Monsieur, non credo a cose come le maledizioni, ma la vostra preoccupazione ha di sicuro un fondamento e vi fa onore l’essere qui. Inutile che ve lo dica, ma non date più a nessuno questo vino da bere, per nessuna ragione. E io cercherò di esser degno della vostra fiducia”.

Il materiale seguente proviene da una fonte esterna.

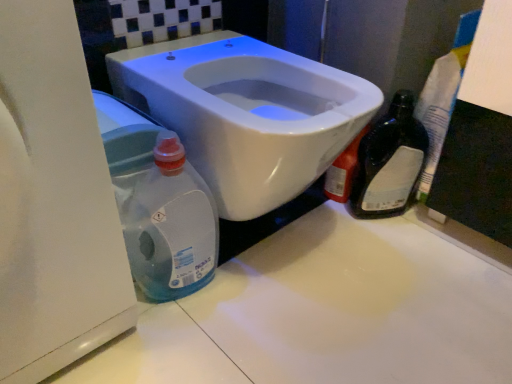
Image resolution: width=512 pixels, height=384 pixels. In order to click on empty space that is in between translucent plastic bottle at lower left and black glass bottle at right in this screenshot , I will do `click(295, 243)`.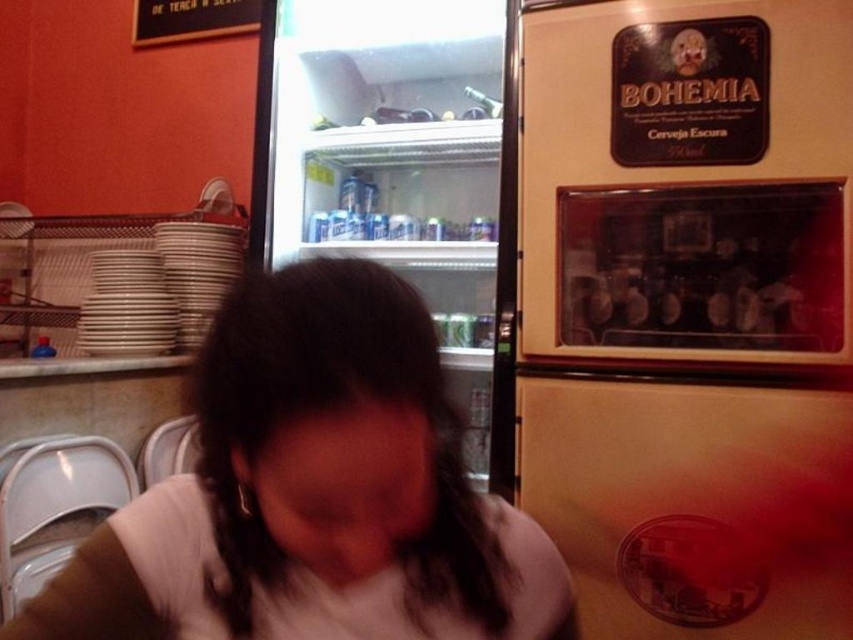
Question: Which of the following is the closest to the observer?

Choices:
 (A) (241, 433)
 (B) (312, 173)
 (C) (253, 13)
 (D) (848, 218)

Answer: (A)

Question: Is matte cream refrigerator at right to the left of clear glass fridge at center from the viewer's perspective?

Choices:
 (A) yes
 (B) no

Answer: (B)

Question: Does clear glass fridge at center appear over black wood sign at upper left?

Choices:
 (A) no
 (B) yes

Answer: (A)

Question: Which of the following is the closest to the observer?

Choices:
 (A) (138, 1)
 (B) (518, 193)
 (C) (399, 49)
 (D) (479, 611)

Answer: (D)

Question: Does matte cream refrigerator at right appear over white matte shirt at center?

Choices:
 (A) yes
 (B) no

Answer: (A)

Question: Which point is closer to the camera?

Choices:
 (A) (351, 241)
 (B) (321, 522)
 (C) (144, 6)
 (D) (534, 3)

Answer: (B)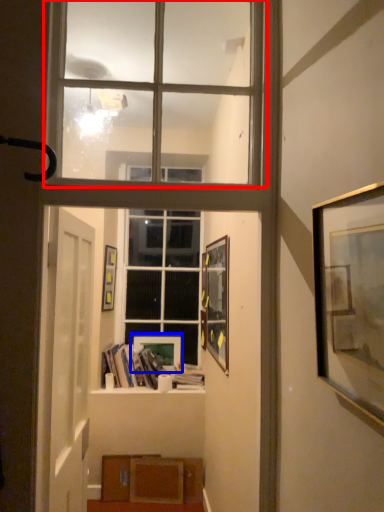
Question: Which of the following is the farthest to the observer, window (highlighted by a red box) or picture frame (highlighted by a blue box)?

Choices:
 (A) window
 (B) picture frame

Answer: (B)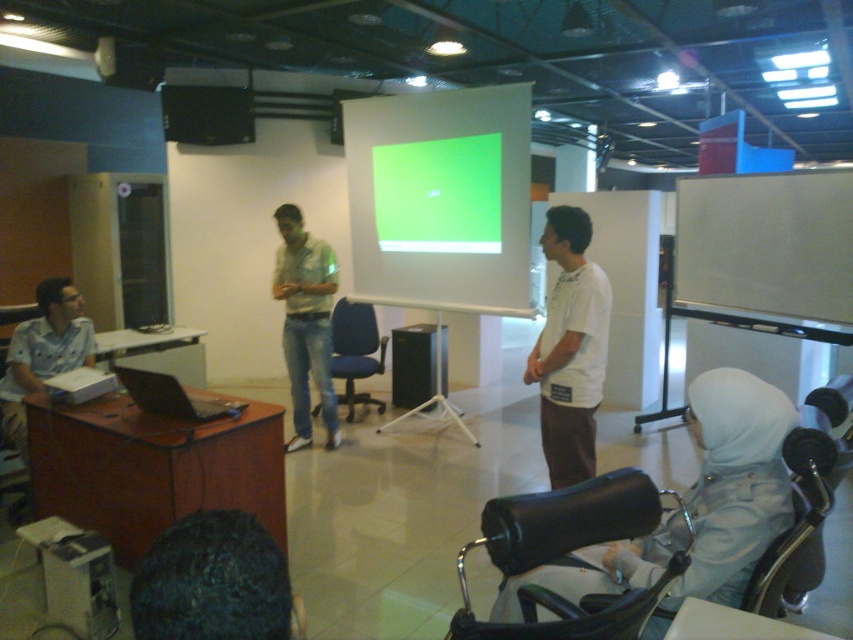
You are a guest speaker in the classroom and need to check your notes on the matte white laptop at left while facing the audience. Can you see the dark curly hair at lower left of the laptop in your line of sight?

The dark curly hair at lower left is below the matte white laptop at left, so when you look at the laptop, the hair would be positioned below it and likely within your line of sight.

You are standing in the room and want to see both the dark curly hair at lower left and the matte white laptop at left. Which one is positioned more to the right side?

The dark curly hair at lower left is positioned to the right of the matte white laptop at left.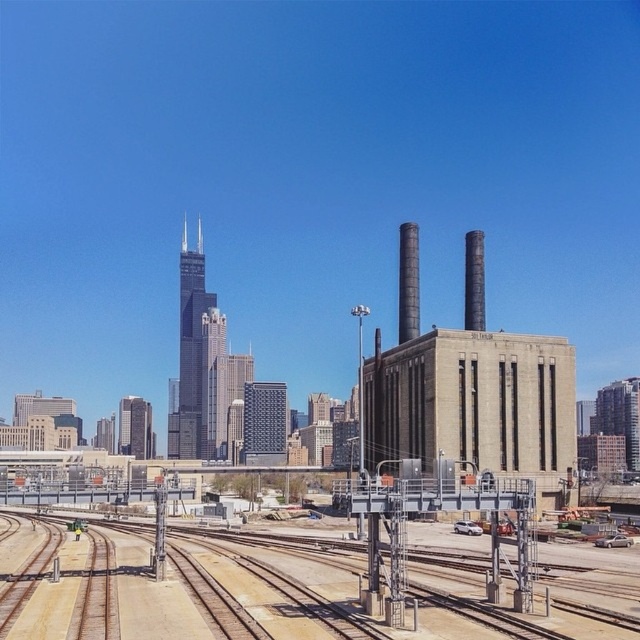
You are a photographer positioned at the edge of the rail yard. You want to take a photo that includes both the brown wooden track at lower center and the metallic gray power station at center. Based on their positions, which object will appear closer to the camera in the photo?

The brown wooden track at lower center appears closer to the camera because it is positioned in front of the metallic gray power station at center.

You are a maintenance worker needing to access the brown wooden track at lower center for repairs. The metallic gray power station at center is directly above it. Is the track accessible for inspection without moving the power station?

The brown wooden track at lower center is positioned under the metallic gray power station at center, so the track cannot be accessed for inspection without moving or modifying the power station structure.

You are a railway engineer inspecting the layout of the urban rail yard. You need to determine the position of the brown wooden track at lower center relative to the metallic gray power station at center. Based on the scene, which side of the power station is the track located on?

The brown wooden track at lower center is positioned to the left of the metallic gray power station at center.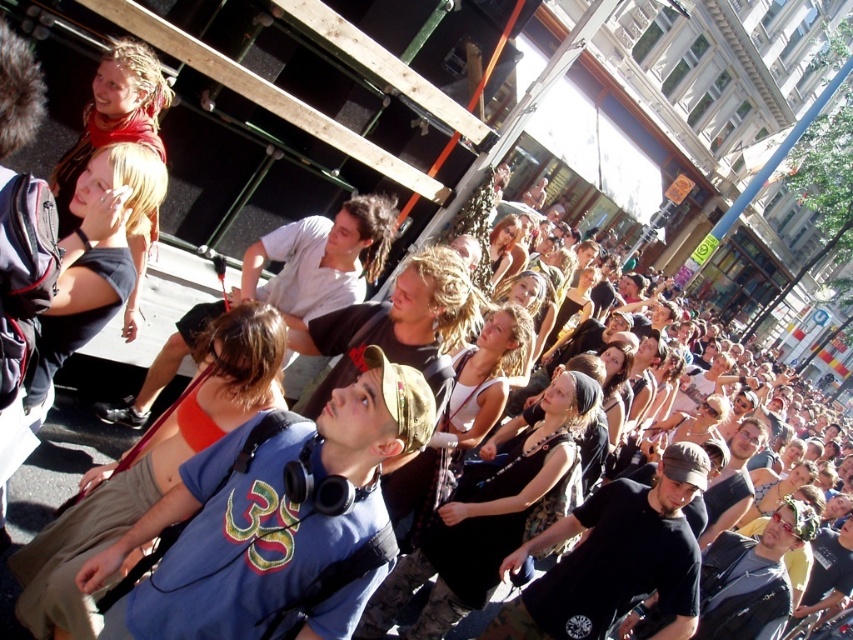
Question: Does blue fabric shirt at center have a greater width compared to matte white shirt at center?

Choices:
 (A) no
 (B) yes

Answer: (B)

Question: Which of the following is the closest to the observer?

Choices:
 (A) blue fabric shirt at center
 (B) matte white shirt at center
 (C) black matte t-shirt at center

Answer: (A)

Question: Does black matte t-shirt at center lie behind matte white shirt at center?

Choices:
 (A) no
 (B) yes

Answer: (A)

Question: Estimate the real-world distances between objects in this image. Which object is farther from the blue fabric shirt at center?

Choices:
 (A) matte white shirt at center
 (B) black matte t-shirt at center

Answer: (B)

Question: Is blue fabric shirt at center below black matte t-shirt at center?

Choices:
 (A) yes
 (B) no

Answer: (B)

Question: Which object is the farthest from the black matte t-shirt at center?

Choices:
 (A) matte white shirt at center
 (B) blue fabric shirt at center

Answer: (A)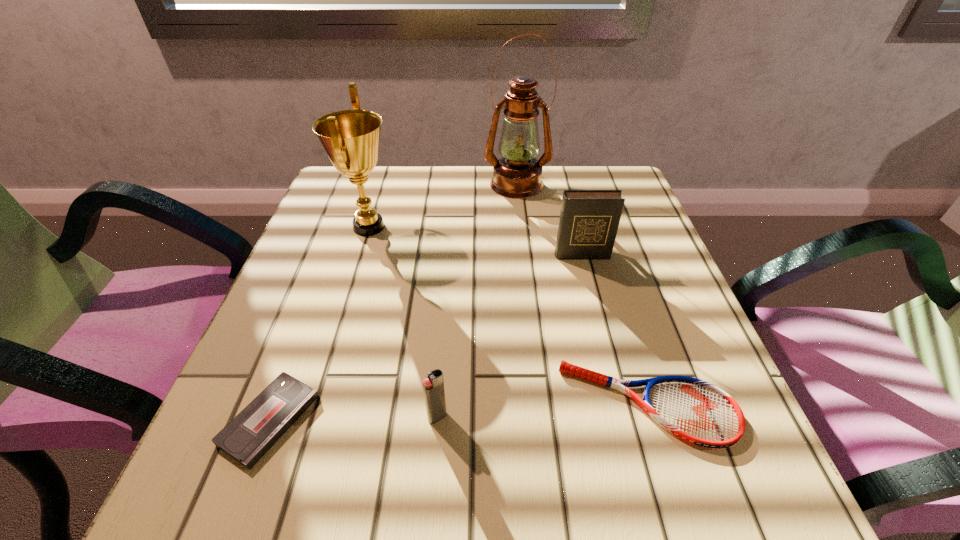
At what (x,y) coordinates should I click in order to perform the action: click on free space that satisfies the following two spatial constraints: 1. on the front view with handles of the award; 2. on the back side of the third shortest object. Please return your answer as a coordinate pair (x, y). Image resolution: width=960 pixels, height=540 pixels. Looking at the image, I should click on (310, 417).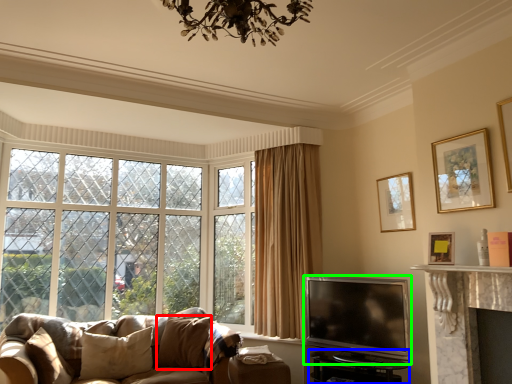
Question: Which is nearer to the pillow (highlighted by a red box)? table (highlighted by a blue box) or television (highlighted by a green box).

Choices:
 (A) table
 (B) television

Answer: (B)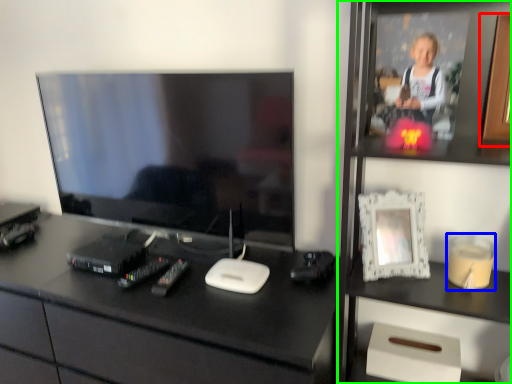
Question: Which object is positioned closest to picture frame (highlighted by a red box)? Select from candle holder (highlighted by a blue box) and bookshelf (highlighted by a green box).

Choices:
 (A) candle holder
 (B) bookshelf

Answer: (B)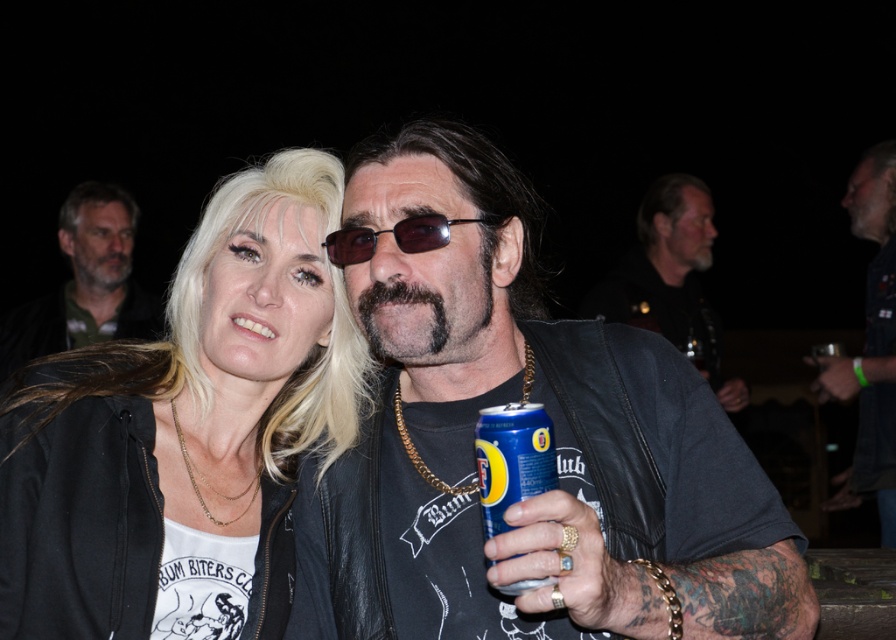
Can you confirm if blue metallic can at center is bigger than sunglasses at center?

Yes.

The image size is (896, 640). Describe the element at coordinates (513, 460) in the screenshot. I see `blue metallic can at center` at that location.

Locate an element on the screen. blue metallic can at center is located at coordinates (513, 460).

Which is more to the left, blonde hair at center or dark brown leather jacket at right?

Positioned to the left is blonde hair at center.

Which is in front, point (294, 202) or point (866, 442)?

Point (294, 202) is in front.

Where is `blonde hair at center`? Image resolution: width=896 pixels, height=640 pixels. blonde hair at center is located at coordinates (184, 429).

Is leather jacket at center positioned before blonde hair at center?

Yes, leather jacket at center is in front of blonde hair at center.

Who is more forward, (665, 520) or (360, 369)?

Point (665, 520) is in front.

Identify the location of leather jacket at center. This screenshot has width=896, height=640. (557, 435).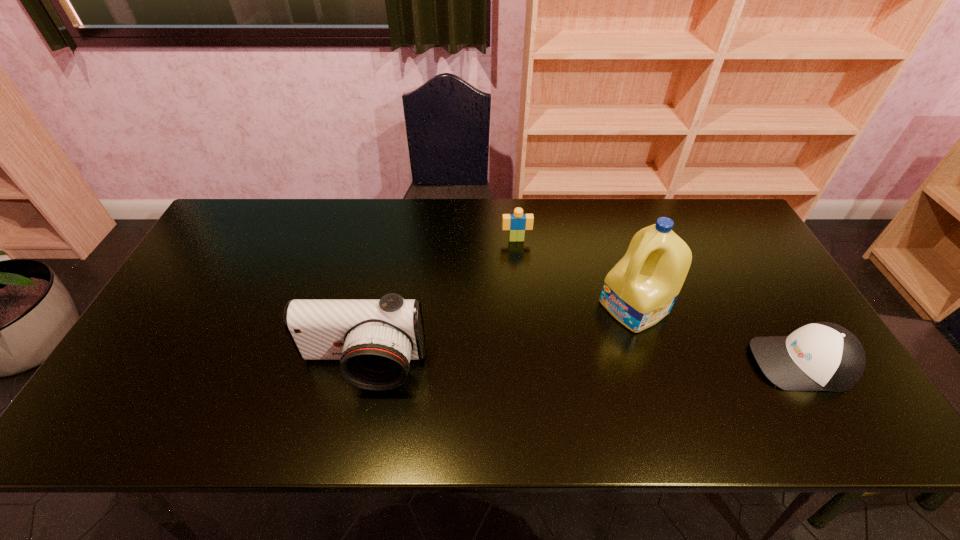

Joss aveva quasi le lacrime agli occhi. Foret rideva piano. Degno, aveva detto, pensò Gobemouche. “Se pensi di darla a bere a me, con quel collo di cigno…” pensò, fra sé e sé, ma si limitò ad annuire.

André comprese le intenzioni serie del comandante, perché Oscar non faceva mai promesse a vuoto.

“Potremmo cominciare col parlare con chi ha venduto il vino al signore” suggerì “Cosa ne pensate, comandante?”

Gobemouche registrò sia l’immediato “noi” che il formale “voi”. “Se pensi di darla a bere a me, che ti ho visto quando avevi tutti e due gli occhi con questi miei occhi…”

“Ma certo, André. Dove vi siete procurato il vino, monsieur?”

Joss guardò in basso, poi a destra, poi a sinistra. Si prese tempo. Nessuno gli mise fretta.

“Il punto è sempre il vino.” buttò fuori in fretta e mangiandosi e parole  “Quando ha il colore bello e ti fa sentire il sole che ha battuto sull’uva e l’ha fatta maturare, allora, se il prezzo è onesto, lo compro. E il venditore stavolta, se si metton da parte le accuse di omicidio e di condotta immorale e di vilispendiovillipendio alla religione, è una persona alla mano che si ferma pure a chiedere notizie della povera gente del quartiere e…”

“Il nome, buon uomo!” si spazientì Alain, meritandosi uno sguardo truce di Gobemouche e uno triste di Foret – quando Joss iniziava a parlare, nessuno lo interrompeva mai – e pure uno sguardo di rimprovero silenzioso dal comandante, che mostrava anche più pazienza di lui coi disadattati, e Alain de Soisson non finiva mai di stupirsi per questo; perché nella sua esperienza preconcetta ma pure provata i ricchi aristocratici nemmeno li vedevano quelli che si sporcavano le mani, e poi un giorno ti capita un comandante biondo, come il sole, che vede e che non puoi disprezzare e ti ribalta tutto quello che avevi creduto fino allora e ti mette pure in crisi – pensava – perché se non hai più chiaro neppure dove stia il bene e dove stia il male, allora, ecco, devi pure porti delle domande serie. E mentre il soldato si era perso nei suoi pensieri, Joss, interrotto, si era come pietrificato, aveva guardato Gobemouche con aria smarrita e il poeta aveva annuito serio, e con fatica, come se temesse di disturbare, quell’uomo con la faccia larga e butterata dal vaiolo, con i peli che gli uscivano dal naso e pure dalle orecchie, che solo Foret poteva guardare adorante e che era di una riservatezza malata, sotto sforzo disse:

“Donatien-Alphonse-François de Sade!”

Monsieur le marquis! Non è possibile!” si lasciò sfuggire madamigella Oscar Françoise de Jarjayes, comandante della Guardia parigina.

“Quell’uomo è peggio degli scarafaggi, Oscar, torna sempre!” sbottò André Grandier, con sentimenti ambigui.

Alain de Soisson imprecò.

E Gobemouche, vagamente deliziato, commentò soave: “Deduco che lo conosciate personalmente, signori”.